During the full moon, when moonlight reaches 80% of its maximum intensity, the shift magnitudes were 36.6º to 43º at Nest 1 and 21.5º to 28.9º at Nest 2. According to Freas, the difference between the two nests is likely due to the long distance that foragers at Nest 1 traversed on their trip to the foraging tree, 6 m, versus 2.5 m from Nest 2.

“At short vector lengths, like at Nest 2, the vector, which is informed by the sky compass, becomes less reliable,” he said, adding that the longer the distance, the more “powerful” the guidance is.

“Thus, if the ant walks 6 m to the foraging tree, we can say that the ant has a 6-m vector pointing back to the nest. This vector also [shrinks] as the ant travels in the nest direction. It’s an updating estimate of how far away the nest is at any point.

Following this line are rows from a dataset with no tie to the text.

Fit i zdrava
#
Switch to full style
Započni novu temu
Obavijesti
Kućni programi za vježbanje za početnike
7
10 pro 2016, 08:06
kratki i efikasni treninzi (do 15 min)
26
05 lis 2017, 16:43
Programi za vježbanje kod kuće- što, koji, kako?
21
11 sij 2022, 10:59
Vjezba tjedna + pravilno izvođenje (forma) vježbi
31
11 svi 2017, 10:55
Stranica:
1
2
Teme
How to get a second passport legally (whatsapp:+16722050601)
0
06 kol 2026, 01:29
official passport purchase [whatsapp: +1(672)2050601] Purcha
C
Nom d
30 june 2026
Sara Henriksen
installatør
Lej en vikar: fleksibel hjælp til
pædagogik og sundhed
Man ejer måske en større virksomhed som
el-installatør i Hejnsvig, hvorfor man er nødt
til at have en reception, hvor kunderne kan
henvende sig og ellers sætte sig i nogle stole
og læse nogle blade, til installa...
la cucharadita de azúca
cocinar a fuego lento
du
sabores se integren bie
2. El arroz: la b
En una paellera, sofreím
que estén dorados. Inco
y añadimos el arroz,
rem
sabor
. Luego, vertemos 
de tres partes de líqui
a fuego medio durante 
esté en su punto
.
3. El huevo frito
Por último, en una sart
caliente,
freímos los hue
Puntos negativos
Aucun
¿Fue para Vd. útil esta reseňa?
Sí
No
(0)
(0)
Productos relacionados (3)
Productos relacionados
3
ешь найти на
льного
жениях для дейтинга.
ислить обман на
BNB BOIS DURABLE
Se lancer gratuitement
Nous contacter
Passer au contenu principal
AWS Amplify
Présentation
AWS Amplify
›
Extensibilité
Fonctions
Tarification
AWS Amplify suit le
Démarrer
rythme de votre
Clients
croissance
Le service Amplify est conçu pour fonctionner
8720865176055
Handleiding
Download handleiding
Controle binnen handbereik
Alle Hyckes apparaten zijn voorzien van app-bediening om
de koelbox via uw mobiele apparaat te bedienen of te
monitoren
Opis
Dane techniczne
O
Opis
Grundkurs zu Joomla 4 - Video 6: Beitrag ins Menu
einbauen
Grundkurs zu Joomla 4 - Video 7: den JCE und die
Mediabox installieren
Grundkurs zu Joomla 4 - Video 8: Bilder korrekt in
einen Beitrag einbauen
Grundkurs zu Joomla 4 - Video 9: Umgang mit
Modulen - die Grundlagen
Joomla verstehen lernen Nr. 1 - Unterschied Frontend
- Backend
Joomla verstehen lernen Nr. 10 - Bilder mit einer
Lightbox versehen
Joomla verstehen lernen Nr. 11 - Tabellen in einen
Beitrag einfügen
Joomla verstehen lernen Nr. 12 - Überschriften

So when we release an ant halfway home, it still has the vector from where it was captured (6 m).”

According to Clarke Scholtz, emeritus professor of entomology at the University of Pretoria, South Africa, and Marie Dacke, a professor of sensory biology at Lund University, Sweden, “The methods used in the study are appropriate.” Neither was involved in the study.

“While we cannot compare solar and moonlight polarisation navigation in outbound ants …, striking similarities occur when comparing solar and moonlight polarisation navigation in ants homing to the nest,” the researchers wrote in their paper.

“… it remains unknown if these ants are tracking their lunar polarisation compass by using a time-compensated lunar compass, or if the compass is updated with reference to other cues, such as the panorama, throughout the night,” they added. Honeybees and desert ants have been known to use such cues together with sunlight. They said future research could check whether the ants have a way to say where the moon is after specific intervals by “exposing or blocking access to the sky and familiar panorama for set time periods when the moon is naturally visible overnight…”.

Madhurima Pattanayak is a freelance science writer and journalist based in Kolkata.